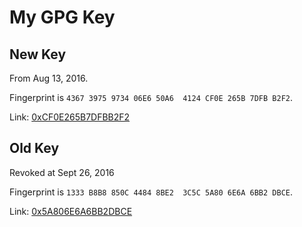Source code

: # My GPG Key

## New Key

From Aug 13, 2016.

Fingerprint is `4367 3975 9734 06E6 50A6  4124 CF0E 265B 7DFB B2F2`.

Link: [0xCF0E265B7DFBB2F2](https://pgp.ustc.edu.cn/pks/lookup?op=vindex&search=0xCF0E265B7DFBB2F2)

## Old Key

Revoked at Sept 26, 2016

Fingerprint is `1333 B8B8 850C 4484 8BE2  3C5C 5A80 6E6A 6BB2 DBCE`.

Link: [0x5A806E6A6BB2DBCE](https://pgp.ustc.edu.cn/pks/lookup?op=vindex&search=0x5A806E6A6BB2DBCE)
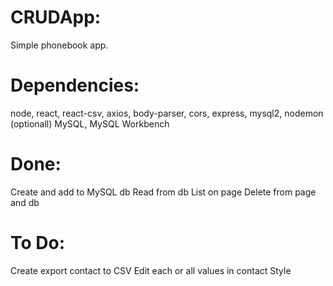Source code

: # CRUDApp:
Simple phonebook app. 

# Dependencies:
node, react, react-csv, axios, body-parser, cors, express, mysql2, nodemon (optionall)
MySQL, MySQL Workbench

# Done:
Create and add to MySQL db
Read from db
List on page
Delete from page and db

# To Do:
Create export contact to CSV
Edit each or all values in contact
Style
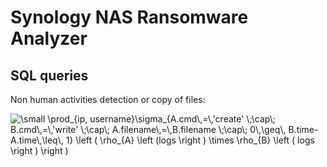 # Synology NAS Ransomware Analyzer

## SQL queries

Non human activities detection or copy of files:

<img src="https://latex.codecogs.com/gif.latex?\small&space;\prod_{ip,&space;username}\sigma_{A.cmd\,=\,'create'&space;\;\cap\;&space;B.cmd\,=\,'write'&space;\;\cap\;&space;A.filename\,=\,B.filename&space;\;\cap\;&space;0\,\geq\,&space;B.time-A.time\,\leq\,&space;1}&space;\left&space;(&space;\rho_{A}&space;\left&space;(logs&space;\right&space;)&space;\times&space;\rho&space;B\left&space;(&space;logs&space;\right&space;)&space;\right&space;)" title="\small \prod_{ip, username}\sigma_{A.cmd\,=\,'create' \;\cap\; B.cmd\,=\,'write' \;\cap\; A.filename\,=\,B.filename \;\cap\; 0\,\geq\, B.time-A.time\,\leq\, 1} \left ( \rho_{A} \left (logs \right ) \times \rho_{B} \left ( logs \right ) \right )" />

EXERCISE GOAL - Retype all of the lines above without changing anything, and leave out the pictures.

TASK SOLUTION -
Source code

: # My GPG Key

## New Key

From Aug 13, 2016.

Fingerprint is `4367 3975 9734 06E6 50A6  4124 CF0E 265B 7DFB B2F2`.

Link: [0xCF0E265B7DFBB2F2](https://pgp.ustc.edu.cn/pks/lookup?op=vindex&search=0xCF0E265B7DFBB2F2)

## Old Key

Revoked at Sept 26, 2016

Fingerprint is `1333 B8B8 850C 4484 8BE2  3C5C 5A80 6E6A 6BB2 DBCE`.

Link: [0x5A806E6A6BB2DBCE](https://pgp.ustc.edu.cn/pks/lookup?op=vindex&search=0x5A806E6A6BB2DBCE)
Source code

: # CRUDApp:
Simple phonebook app. 

# Dependencies:
node, react, react-csv, axios, body-parser, cors, express, mysql2, nodemon (optionall)
MySQL, MySQL Workbench

# Done:
Create and add to MySQL db
Read from db
List on page
Delete from page and db

# To Do:
Create export contact to CSV
Edit each or all values in contact
Style
 # Synology NAS Ransomware Analyzer

## SQL queries

Non human activities detection or copy of files:

<img src="https://latex.codecogs.com/gif.latex?\small&space;\prod_{ip,&space;username}\sigma_{A.cmd\,=\,'create'&space;\;\cap\;&space;B.cmd\,=\,'write'&space;\;\cap\;&space;A.filename\,=\,B.filename&space;\;\cap\;&space;0\,\geq\,&space;B.time-A.time\,\leq\,&space;1}&space;\left&space;(&space;\rho_{A}&space;\left&space;(logs&space;\right&space;)&space;\times&space;\rho&space;B\left&space;(&space;logs&space;\right&space;)&space;\right&space;)" title="\small \prod_{ip, username}\sigma_{A.cmd\,=\,'create' \;\cap\; B.cmd\,=\,'write' \;\cap\; A.filename\,=\,B.filename \;\cap\; 0\,\geq\, B.time-A.time\,\leq\, 1} \left ( \rho_{A} \left (logs \right ) \times \rho_{B} \left ( logs \right ) \right )" />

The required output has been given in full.